Stores began to report melting goods, and no additional food available apart from what was already on the shelves. The same stores could not pump gas to many people trying to work on disaster relief. No electricity. No pump. No fuel out of the ground.

For a community, then, a loss of power affects more than television, cooking, and drying one’s hair. In this Texan county there are few backup generators for the fourteen Water Utility Districts and, when the water line pressure dropped below 10 psi for more than an hour, state regulations required that water be boiled until the pumps were back in normal service. Boil? Using what? While there were a few overhead tanks of water, a big concern was the possible requirement for water for residential or commercial fires. An unusual situation was that people escaping Hurricane Rita from other communities (like Beaumont, Orange, Houston and Galveston) to the less likely landfall of Nacogdoches County started to fill evacuee centers.

The response by the power industry in Nacogdoches County was excellent, especially when you consider what they had to work with. One obstacle to prompt success that was reported was a law that did not allow power companies to “cross connect,” because of public concerns about price collusion in normal business times. The Governor of Texas reportedly overrode the law for the emergency but that is certainly an aspect of restoration that anybody responsible in utilities and communities should check. What are your local laws in this matter?

The city of Nacogdoches had power restored within 12 days. Some parts of the county were without power for up to 20 days. “As I saw it,” recalls Hurst, “the biggest challenge was that no one can truly prepare 100 percent for the scope of devastation that our power companies found after the storm had passed.”

Cooperation is Everybody’s Business

It would be easy to imagine that the restoration of power and services after a natural disaster is the responsibility of the utilities only. Nothing could be further from the truth. The power companies and telecommunication companies play an important, absolutely necessary, role in the restoration process, but they cannot achieve that without the cooperation of the entire community. There have been stories of restoration efforts slowed and impeded by the selfish preferences of local politicians and elected officials. Such incidents must be avoided. A utility serves all customers and must determine from its own capabilities and equipment available the order in which restoration happens. On the other side of the equation, communities (through their appropriate leaders and departments) should be prepared for what might happen, even if they hope it never will.

- Problems to work on:
**a)** Translate this sentence from the passage on restoring power after Hurricane Rita into Spanish: "The city of Nacogdoches had power restored within 12 days."
**b)** Answer these questions from the passage on restoring power after Hurricane Rita:
(i) What water line pressure, held for more than an hour, led state regulations to require boiling water?
(ii) What public concern caused the law that kept power companies from cross-connecting?
(iii) For up to how many days were some parts of the county without power?
**c)** Continue the passage on restoring power in Nacogdoches County after Hurricane Rita from where it stops.

- Entries provided:
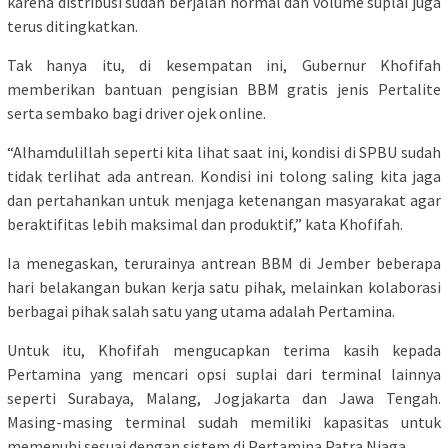
karena distribusi sudah berjalan normal dan volume suplai juga
terus ditingkatkan.
Tak hanya itu, di kesempatan ini, Gubernur Khofifah
memberikan bantuan pengisian BBM gratis jenis Pertalite
serta sembako bagi driver ojek online.
“Alhamdulillah seperti kita lihat saat ini, kondisi di SPBU sudah
tidak terlihat ada antrean. Kondisi ini tolong saling kita jaga
dan pertahankan untuk menjaga ketenangan masyarakat agar
beraktifitas lebih maksimal dan produktif,” kata Khofifah.
Ia menegaskan, terurainya antrean BBM di Jember beberapa
hari belakangan bukan kerja satu pihak, melainkan kolaborasi
berbagai pihak salah satu yang utama adalah Pertamina.
Untuk itu, Khofifah mengucapkan terima kasih kepada
Pertamina yang mencari opsi suplai dari terminal lainnya
seperti Surabaya, Malang, Jogjakarta dan Jawa Tengah.
Masing-masing terminal sudah memiliki kapasitas untuk
memenuhi sesuai dengan sistem di Pertamina Patra Niaga.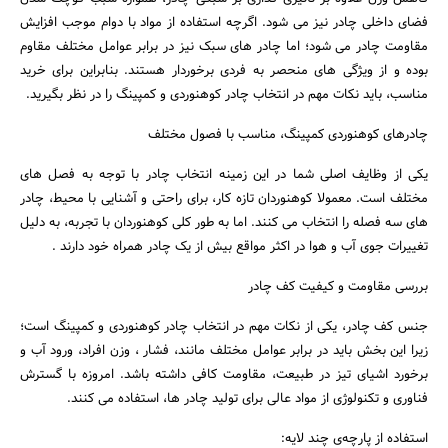
فضای داخلی چادر نیز می‌ شود. اگرچه استفاده از مواد با دوام موجب افزایش
مقاومت چادر می‌ شود؛ اما چادر های سبک نیز در برابر عوامل مختلف مقاوم
بوده و از ویژگی‌ های منحصر به فردی برخوردار هستند. بنابراین برای خرید
مناسب، باید نکات مهم در انتخاب چادر کوهنوردی و کمپینگ را در نظر بگیرید.
چادرهای کوهنوردی کمپینگ، مناسب با فصول مختلف
یکی از وظایف اصلی شما در این زمینه انتخاب چادر با توجه به فصل‌ های
مختلف است. معمولا کوهنوردان تازه کار، برای راحتی و آشنایی با محیط، چادر
های سه فصله را انتخاب می‌ کنند. اما به طور کلی کوهنوردان با تجربه، به دلیل
تغییرات جوی آب و هوا در اکثر مواقع بیش از یک چادر همراه خود دارند .
بررسی مقاومت و کیفیت کف چادر
جنس کف چادر، یکی از نکات مهم در انتخاب چادر کوهنوردی و کمپینگ است؛
زیرا این بخش باید در برابر عوامل مختلف مانند، فشار ، وزن افراد، ورود آب و
برخورد اشیای تیز در طبیعت، مقاومت کافی داشته باشد. امروزه با گسترش
فناوری و تکنولوژی از مواد عالی برای تولید چادر ها، استفاده می‌ کنند.
استفاده از پارچه‌ی چند لایه: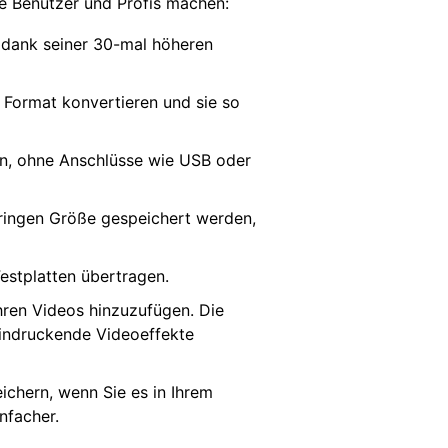
lle Benutzer und Profis machen:
z dank seiner 30-mal höheren
e Format konvertieren und sie so
en, ohne Anschlüsse wie USB oder
ringen Größe gespeichert werden,
estplatten übertragen.
hren Videos hinzuzufügen. Die
eindruckende Videoeffekte
ichern, wenn Sie es in Ihrem
nfacher.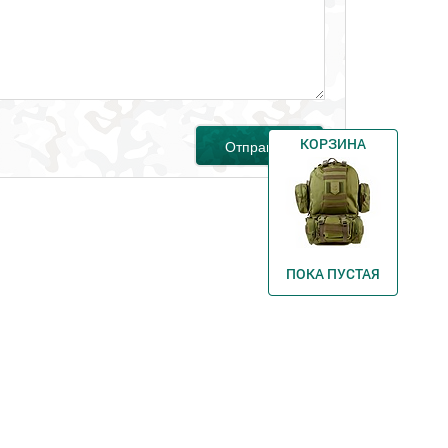
КОРЗИНА
Отправить
ПОКА ПУСТАЯ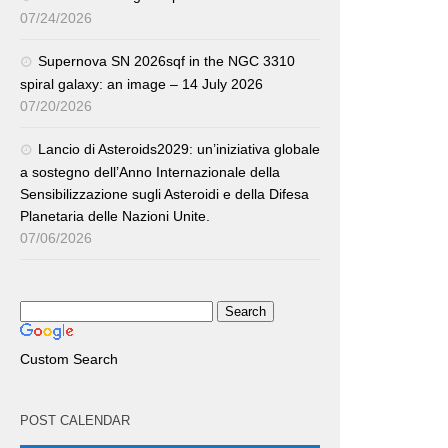
07/24/2026
Supernova SN 2026sqf in the NGC 3310
spiral galaxy: an image – 14 July 2026
07/20/2026
Lancio di Asteroids2029: un’iniziativa globale
a sostegno dell’Anno Internazionale della
Sensibilizzazione sugli Asteroidi e della Difesa
Planetaria delle Nazioni Unite.
07/06/2026
Custom Search
POST CALENDAR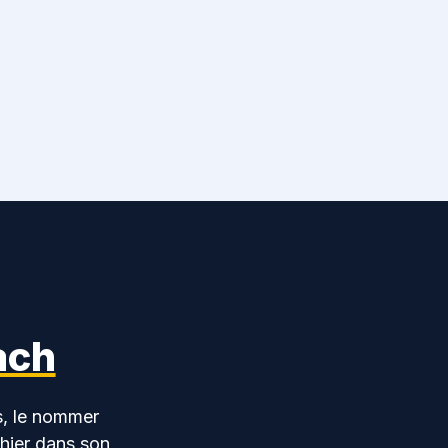
ach
s, le nommer
chier dans son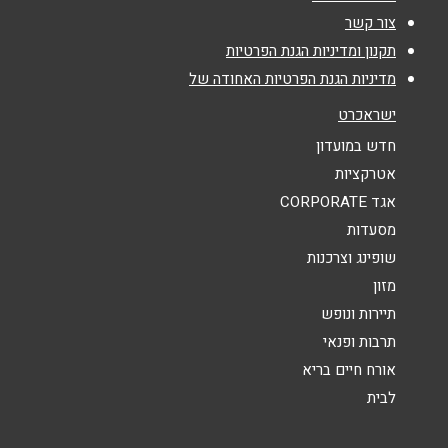
צור קשר
טלפון
*
תקנון ומדיניות הגנת הפרטיות
מדיניות הגנת הפרטיות האחודה של
אימייל
*
ישראכרט
חדש במועדון
נושא
*
אטרקציות
אגד CORPORATE
אנא חזרו אלי בקשר ל...
מסעדות
הודעה
*
שופינג וצרכנות
מזון
תיירות ונופש
תרבות ופנאי
אורח חיים בריא
לבית
שליחה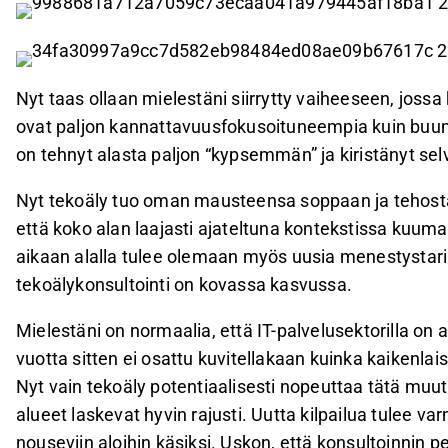
Nyt taas ollaan mielestäni siirrytty vaiheeseen, joss
ovat paljon kannattavuusfokusoituneempia kuin buum
on tehnyt alasta paljon “kypsemmän” ja kiristänyt selvä
Nyt tekoäly tuo oman mausteensa soppaan ja tehosta
että koko alan laajasti ajateltuna kontekstissa kuu
aikaan alalla tulee olemaan myös uusia menestystarinoi
tekoälykonsultointi on kovassa kasvussa.
Mielestäni on normaalia, että IT-palvelusektorilla on 
vuotta sitten ei osattu kuvitellakaan kuinka kaikenla
Nyt vain tekoäly potentiaalisesti nopeuttaa tätä muut
alueet laskevat hyvin rajusti. Uutta kilpailua tulee v
nouseviin aloihin käsiksi. Uskon, että konsultoinnin p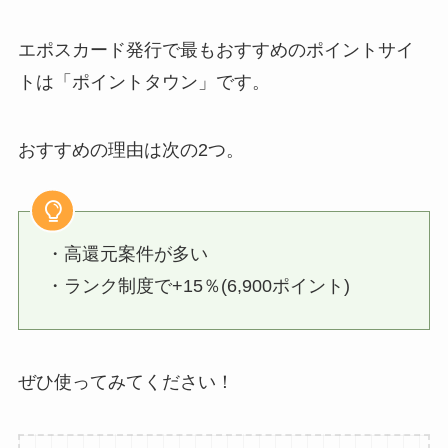
エポスカード発行で最もおすすめのポイントサイ
トは「ポイントタウン」です。
おすすめの理由は次の2つ。
・高還元案件が多い
・ランク制度で+15％(6,900ポイント)
ぜひ使ってみてください！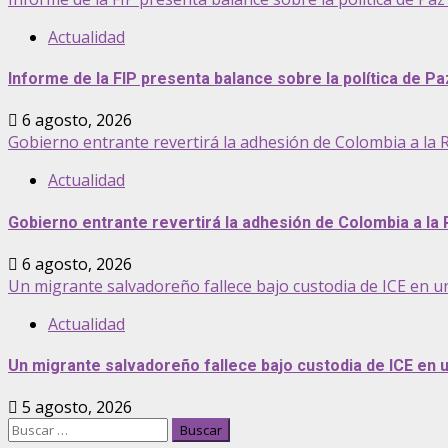
Actualidad
Informe de la FIP presenta balance sobre la política de P
6 agosto, 2026
Gobierno entrante revertirá la adhesión de Colombia a la R
Actualidad
Gobierno entrante revertirá la adhesión de Colombia a la 
6 agosto, 2026
Un migrante salvadoreño fallece bajo custodia de ICE en u
Actualidad
Un migrante salvadoreño fallece bajo custodia de ICE en
5 agosto, 2026
Buscar:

- Numbered responses:
**a)** A la ciudad de Nacogdoches se le restableció la electricidad en un plazo de 12 días.

**b)**
(i) Below 10 psi
(ii) Concern about price collusion in normal business times
(iii) Up to 20 days

**c)**
One of the most surprising incidents in storm history came at the beginning of this year, at the end of January, 2009, in Kentucky. When the ice storm struck the City of Mayfield, there was no protection for the people in the 20-degree weather. They had no power and no access to clean water. In catastrophes, time seems short. There is no time, when the event happens, to organize a committee to organize a task force to call in experts at a date convenient to them next week or month. Time in a disaster is NOW. Mayor Arthur Byrn turned quickly to the member-owned insurance pool Kentucky League of Cities Insurance Services (KLCIS) and its disaster recovery partner, Agility Recovery Systems. Agility delivered generators to Mayfield within hours and the city was able to provide residents with warm shelters and clean water. “Agility Recovery was, literally, a lifesaver,” comments Mayor Byrn. “People had a warm place to sleep and clean water to drink. Our ability to recover made all the difference in the world.”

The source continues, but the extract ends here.